MORE experimental than Robbie Williams and slightly less experimental than John Cage, is the response from Stuart Braithwaite when asked to define the band Mogwai ahead of the release of their new album, Rave Tapes.

The Scottish outfit’s eighth studio album, it comes fresh on the heels of increased exposure thanks to the success last year of Channel Four’s screening of the French language supernatural drama, The Returned, for which the band wrote the haunting soundtrack.

Featuring widespread use of the kind of the type of keyboard usually associated with 1970s sci-fi films, Rave Tapes, is more minimalist than previous offerings, but none the less interesting for it.

“I could probably introduce you to some people that if you suggested our new album was experimental they would punch you in the face.

They probably have a higher bar as far as experimentation is concerned,” says Braithwaite, with a laugh that suggests he might only be half-joking.

“I usually just say we are a rock band. Everything we do kind of fits around that basic premise – guitar, bass, drums and keyboards. We work within that framework largely.”

The album recording came soon after the band stepped off stage following the live airing of another soundtrack, this time from the 2006 documentary Zidane, about the legendary French footballer.

The consequence of such a transition from live arena to recording studio is evident on the album, says Braithwaite. “I think we were maybe a bit sharper than we would be normally.

Quite often when we are recording, we won’t have really played a gig for a long time. I think maybe we were little bit more match-fit, so to speak, than we might have otherwise been,” he says, adding that much of 2013 was devoted to preparing the album.

“We took maybe three or four weeks out to do the Zidane concerts, but that was really an interruption of the writing process for the record.

As soon as that was done, we did a little bit more rehearsing and then went in to record.”

All that coincided with the airing of The Returned – something that brought the band to a wider audience.

“It came about quite simply. The director (Fabrice Gobert) asked us,” says Braithwaite of the soundtrack. “He knew our music through the Zidane soundtrack. That was his main reference.

He asked if we fancied it and we said ‘Yes’.”

The band researched the likes of Twin Peaks, The Shining and Gobert’s first film Simon Werner, A Disparu before putting pen to paper themselves.

“We had quite a lot things to think about, but at this time it hadn’t been made. We actually started writing the music before they started to film,” says Braithwaite, adding that the producers also sent some photographs of the town that was to be used as the backdrop. “We sent them a lot of songs and I would say 90 per cent of them they liked. It was remarkably easy really.

They were quite easy going. Sometimes film people and TV people know what they want, but don’t know how to describe it. You get a lot of confusion, but that didn’t really happen in this instance.”

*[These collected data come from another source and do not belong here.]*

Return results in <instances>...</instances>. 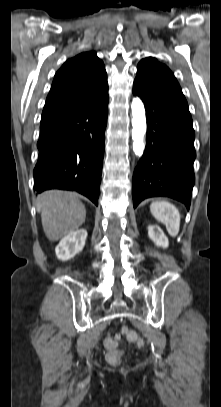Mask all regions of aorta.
Masks as SVG:
<instances>
[{
    "mask_svg": "<svg viewBox=\"0 0 221 407\" xmlns=\"http://www.w3.org/2000/svg\"><path fill=\"white\" fill-rule=\"evenodd\" d=\"M131 110L133 151L136 156L141 157L145 149L144 136L146 134L147 125L145 108L142 101L138 97L133 98Z\"/></svg>",
    "mask_w": 221,
    "mask_h": 407,
    "instance_id": "1",
    "label": "aorta"
}]
</instances>
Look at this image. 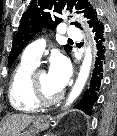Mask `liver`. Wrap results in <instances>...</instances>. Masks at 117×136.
<instances>
[{
    "label": "liver",
    "mask_w": 117,
    "mask_h": 136,
    "mask_svg": "<svg viewBox=\"0 0 117 136\" xmlns=\"http://www.w3.org/2000/svg\"><path fill=\"white\" fill-rule=\"evenodd\" d=\"M36 119L34 115L16 113L6 117L0 135L2 136H18L31 122Z\"/></svg>",
    "instance_id": "obj_1"
}]
</instances>
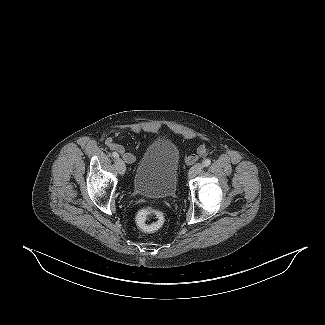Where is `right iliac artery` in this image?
I'll list each match as a JSON object with an SVG mask.
<instances>
[{"label": "right iliac artery", "mask_w": 325, "mask_h": 325, "mask_svg": "<svg viewBox=\"0 0 325 325\" xmlns=\"http://www.w3.org/2000/svg\"><path fill=\"white\" fill-rule=\"evenodd\" d=\"M112 156H113L115 159H117V158L119 157L118 153H116V152H113V153H112Z\"/></svg>", "instance_id": "right-iliac-artery-1"}]
</instances>
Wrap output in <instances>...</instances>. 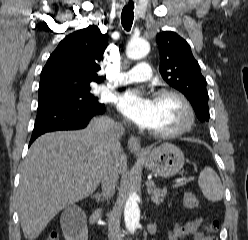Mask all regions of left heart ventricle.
<instances>
[{
    "instance_id": "b2bd125f",
    "label": "left heart ventricle",
    "mask_w": 248,
    "mask_h": 240,
    "mask_svg": "<svg viewBox=\"0 0 248 240\" xmlns=\"http://www.w3.org/2000/svg\"><path fill=\"white\" fill-rule=\"evenodd\" d=\"M156 121L152 130H170L178 127L185 118L182 104L172 96L156 97Z\"/></svg>"
}]
</instances>
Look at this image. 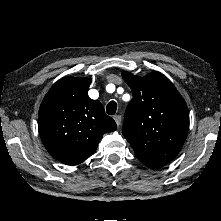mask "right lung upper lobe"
<instances>
[{
	"label": "right lung upper lobe",
	"mask_w": 221,
	"mask_h": 221,
	"mask_svg": "<svg viewBox=\"0 0 221 221\" xmlns=\"http://www.w3.org/2000/svg\"><path fill=\"white\" fill-rule=\"evenodd\" d=\"M90 78L64 77L45 95L39 108L42 142L55 159L77 165L97 149L105 133L117 129L103 105L88 96Z\"/></svg>",
	"instance_id": "1"
}]
</instances>
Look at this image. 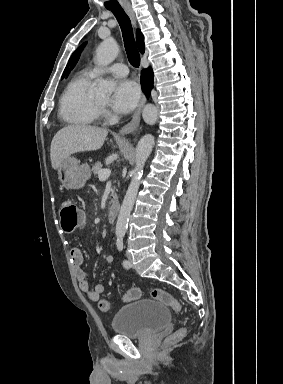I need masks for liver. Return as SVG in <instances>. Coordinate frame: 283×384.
Instances as JSON below:
<instances>
[{"instance_id": "obj_1", "label": "liver", "mask_w": 283, "mask_h": 384, "mask_svg": "<svg viewBox=\"0 0 283 384\" xmlns=\"http://www.w3.org/2000/svg\"><path fill=\"white\" fill-rule=\"evenodd\" d=\"M108 132L105 128H92L86 124L66 126L55 134L51 142L52 168L59 170L62 162L76 152H91L102 148Z\"/></svg>"}]
</instances>
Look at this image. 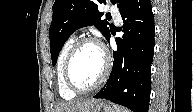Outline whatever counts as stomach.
I'll return each instance as SVG.
<instances>
[{"mask_svg":"<svg viewBox=\"0 0 193 112\" xmlns=\"http://www.w3.org/2000/svg\"><path fill=\"white\" fill-rule=\"evenodd\" d=\"M85 112H115V110L107 103L98 100L92 105L90 109Z\"/></svg>","mask_w":193,"mask_h":112,"instance_id":"obj_1","label":"stomach"}]
</instances>
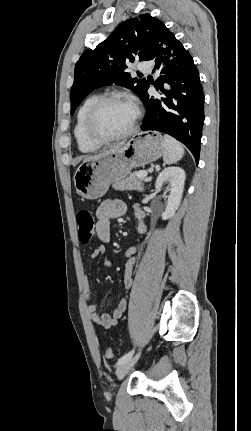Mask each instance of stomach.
Instances as JSON below:
<instances>
[{
	"label": "stomach",
	"instance_id": "obj_1",
	"mask_svg": "<svg viewBox=\"0 0 251 431\" xmlns=\"http://www.w3.org/2000/svg\"><path fill=\"white\" fill-rule=\"evenodd\" d=\"M164 152L159 133H138L116 151L86 160L74 174L77 193L88 200L102 197L111 183L126 178L131 170L159 159Z\"/></svg>",
	"mask_w": 251,
	"mask_h": 431
}]
</instances>
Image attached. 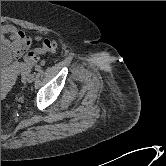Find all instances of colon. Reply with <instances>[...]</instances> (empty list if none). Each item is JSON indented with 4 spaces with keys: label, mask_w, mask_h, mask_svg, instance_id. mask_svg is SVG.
Segmentation results:
<instances>
[{
    "label": "colon",
    "mask_w": 166,
    "mask_h": 166,
    "mask_svg": "<svg viewBox=\"0 0 166 166\" xmlns=\"http://www.w3.org/2000/svg\"><path fill=\"white\" fill-rule=\"evenodd\" d=\"M58 43L53 38H46L43 40L40 47L30 50L24 57L23 68L26 69L32 62H34L40 55L56 51Z\"/></svg>",
    "instance_id": "5ec220e1"
}]
</instances>
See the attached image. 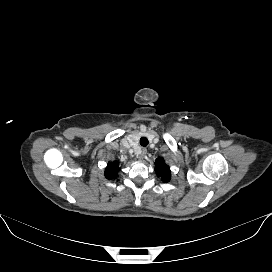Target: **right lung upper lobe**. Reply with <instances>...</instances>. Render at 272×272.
I'll return each mask as SVG.
<instances>
[{
	"instance_id": "1",
	"label": "right lung upper lobe",
	"mask_w": 272,
	"mask_h": 272,
	"mask_svg": "<svg viewBox=\"0 0 272 272\" xmlns=\"http://www.w3.org/2000/svg\"><path fill=\"white\" fill-rule=\"evenodd\" d=\"M118 163L117 162H110L108 163L105 169V177L109 180L115 179L117 177V173L119 171Z\"/></svg>"
}]
</instances>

Braithwaite says he was impressed with the end product, both in terms of the series and the band’s input into it.

“I think it worked great, a lot of it is down to them. They are the music supervisors, they dictate where they want from the music and how long they want the theme to be and that kind of stuff,” he said. “None of us can speak French – I didn’t know what the hell was going on. I saw it on TV here and it was like watching it for the first time – I thought it was great and really enjoyed it.”

Braithwaite says he hoped it would serve as an introduction to those who had not heard the band before.

“It’s hard to tell if it translated into something tangible but, certainly, there seems to have been more interest in our new record than I imagine there would have been if we hadn’t done it,” he says. “Having done this has probably brought us more towards a mainstream audience.

It makes it easier when you have something to hang it on.”

Having had a busy year last year, the band appears to be in no mood to slow down and will start their tour proper in Newcastle on January 22.

“We are doing the second series of The Returned, which is probably the main thing this year, apart from playing concerts,” says Braithwaite.

“We have also got another EP of songs that we didn’t put on this record and probably another soundtrack for a movie a friend of ours is making called The Hudson River Project, where his friend is going to build a boat from stuff he found in New York and sail down the whole Hudson River.

“Then next year is the 20th anniversary of the band so I think we are going to try and do something around that. We are fully booked up for the next two years. After that? I don’t know – we will probably go to sleep for a while.”